Though I am not particulary religious, I pray to whatever higher power there is that the last moments of Steve Jobs life were filled with peace and bliss. I would like to imagine that with his last mortal breath he felt a sense of serenity, a sense of calm, and a sense of fullfillment. I wish this for Steven Paul Jobs the man, not the iconic image that most of us only know him as. I wish this for his wife and his children, the family that he once told U2′s Bono were his “real pride.”
But as much as I wanted to believe this vision, with a design as elegant as the products he imagined and created, it didn’t ring true to me. Perhaps I am greedy, but as I have thought about the passing of Steve Jobs over the past 24 hours, as much as I have tried to focus on the life changing innovations his genius spawned, I find myself feeling bitter about the loss of the things that were to come.
My parent’s generation were crushed by the loss of JFK, and the lingering sorrow of the great things he could have accomplished. I find myself feeling that way about Mr. Jobs. I wanted to watch decades more of his “One More Thing” announcements, to see once again the unveiling of things I could never have imagined, but that he could in his sleep.
But then I felt guilty and selfish as I know that for his loved ones, the “One More Thing” they would have traded the world and all the Apple products in for would be one more day with their “dad” or “husband”.

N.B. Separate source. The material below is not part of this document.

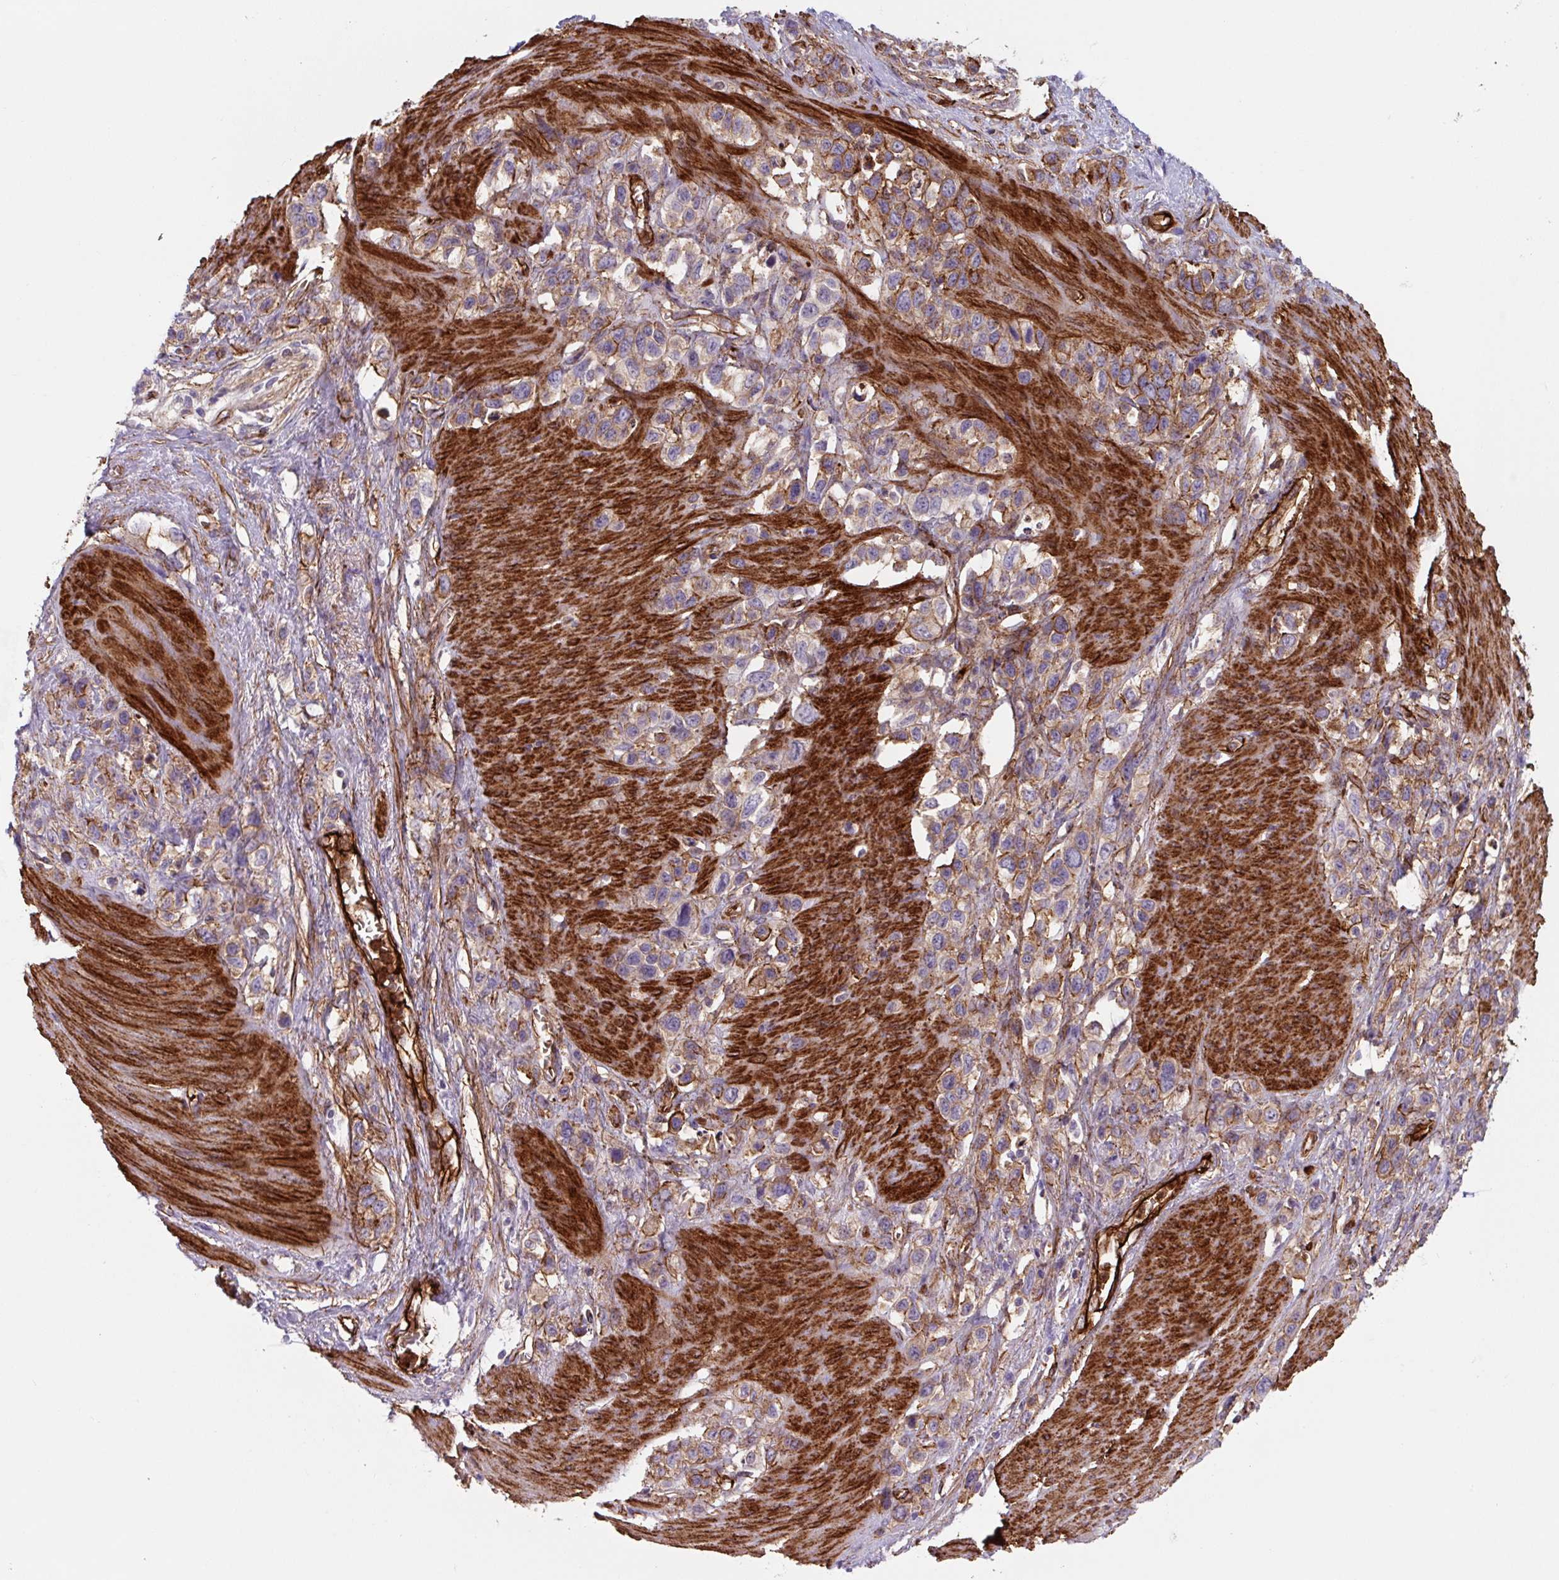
{"staining": {"intensity": "moderate", "quantity": ">75%", "location": "cytoplasmic/membranous"}, "tissue": "stomach cancer", "cell_type": "Tumor cells", "image_type": "cancer", "snomed": [{"axis": "morphology", "description": "Adenocarcinoma, NOS"}, {"axis": "topography", "description": "Stomach"}], "caption": "This is a micrograph of immunohistochemistry staining of stomach cancer (adenocarcinoma), which shows moderate expression in the cytoplasmic/membranous of tumor cells.", "gene": "DHFR2", "patient": {"sex": "female", "age": 65}}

My real vision of Steve Jobs last moments was one of sadness for the loss of a family he loved, but also one of frustration. I can’t imagine how painful it must have been to actually be Steve Jobs, with a mind, and heart, and soul that was otherworldly. To be Steve Jobs with so many ideas, and so much left to do, knowing that the end was coming. To be Steve Jobs and to know he would not be there to see the final realization of his dreams and ideas.
And then it hit me….
In my limited way of thinking, I imagined his life as journey with a beginning and an end, but people like Steve Jobs don’t think in those terms. In fact, there was no end to his dreams and ideas. To lose him at fifty-six is a tradgedy, but no matter what the age Steve left this earth, we could have rightly wondered what he was left to accomplish.
With that said, I would now like to think that he understood that at the end of his life. That he knew that leaving a life unfinished, meant that it was one lived always looking to the future, with infinite possibilities, and unending potential. One lived to the fullest every waking minute, of every waking hour, of every waking day. One that you should always live in eternal pursuit of “One More Thing”.
I hope that was the way that Steve Jobs left us. And I hope that his loss to his family and friends and those that truly knew him is ever so slightly lightened by knowing that his life and the way he lived it was a greater inspiration and will benefit mankind more than anything else he did.